The classic format with 1/SE on x-axis, z-score on y-axis, and a regression line through the origin with 95% confidence band.

Weighted Galbraith plot

Point sizes are proportional to study weight, making it easier to see which studies influence the pooled estimate most.

Color-coded subgroup plot

Studies are colored by subgroup (e.g., RCTs vs. observational) to reveal whether heterogeneity clusters within certain study types.

Adjusted Galbraith plot

Includes a second regression line from a random-effects model, allowing comparison between fixed- and random-effects pooled estimates.

// 10 — FAQs

Frequently asked questions

What is a galbraith plot?+

A Galbraith plot (also called a radial plot) is a scatter plot used in meta-analysis to visually assess heterogeneity among studies. Each study is represented as a single point, with precision (the reciprocal of the standard error, 1/SE) on the x-axis and the standardized effect (z-score = effect size divided by SE) on the y-axis.

When should you use a galbraith plot?+

Use a galbraith plot when assessing heterogeneity among studies in a meta-analysis. It also works well when identifying specific studies that are outliers contributing to high I², and when you have many studies (20+) and a forest plot is too dense to read.

When should you avoid a galbraith plot?+

Avoid a galbraith plot when you have fewer than five studies — too few points to assess heterogeneity visually. It is also a poor fit when your audience is not familiar with meta-analysis concepts, or when you need to display individual study effect sizes and confidence intervals — use a forest plot.
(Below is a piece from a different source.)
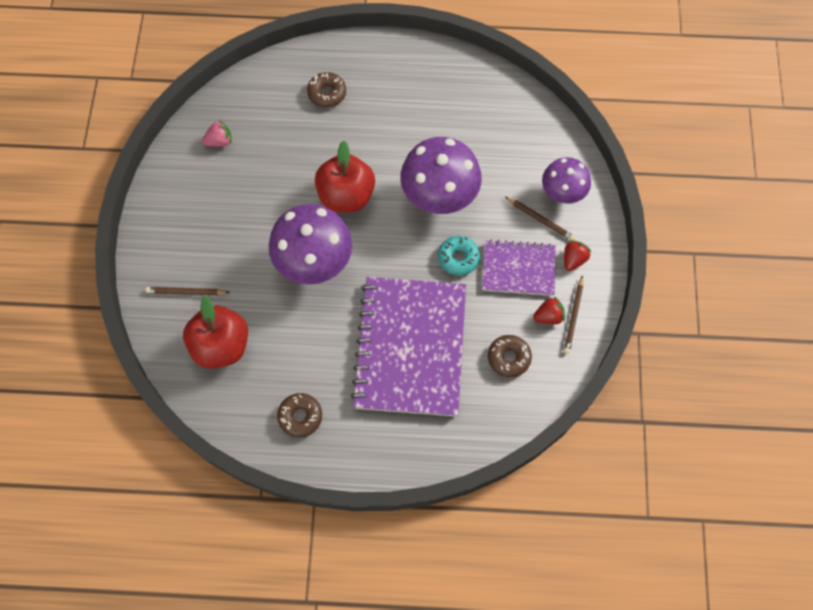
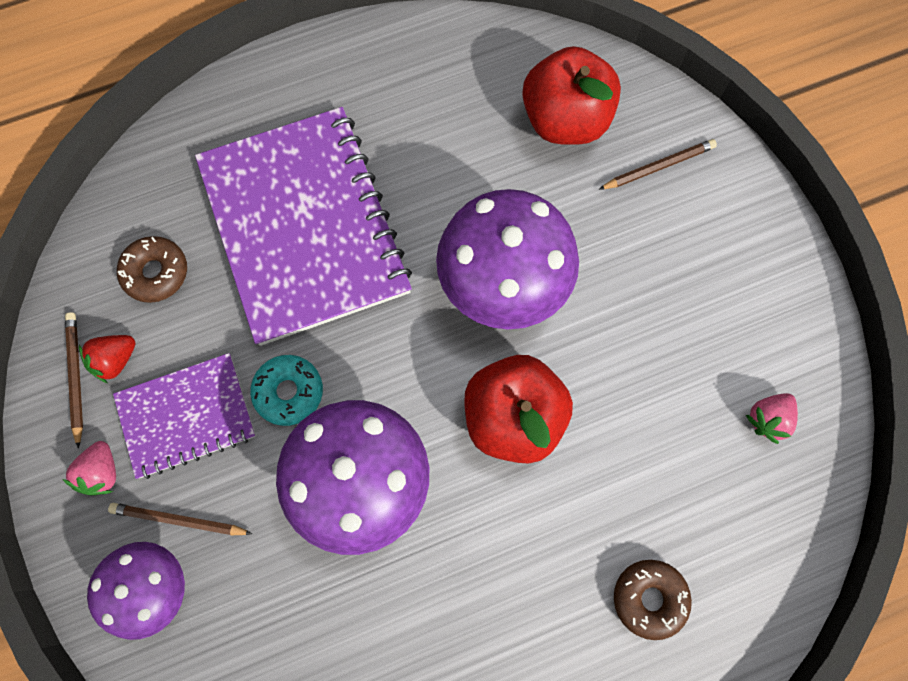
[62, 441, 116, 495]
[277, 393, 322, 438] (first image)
Is a galbraith plot suitable for dashboards?+

Yes — a galbraith plot can work well in dashboards as long as the panel is large enough for readers to perceive the encoded values, has a clear title, and includes the legend or axis labels needed to interpret it.

What category of chart is a galbraith plot?+

Galbraith Plot belongs to the Statistical family of charts. Charts in that family are designed to answer the same kind of question, so they often work as alternatives when one doesn't quite fit your data.

How do you read a galbraith plot?+

Start with the axis labels and legend, then look at the overall shape before zooming into individual marks. Compare prominent features against the rest of the data, and verify any conclusion against the underlying numbers when precision matters.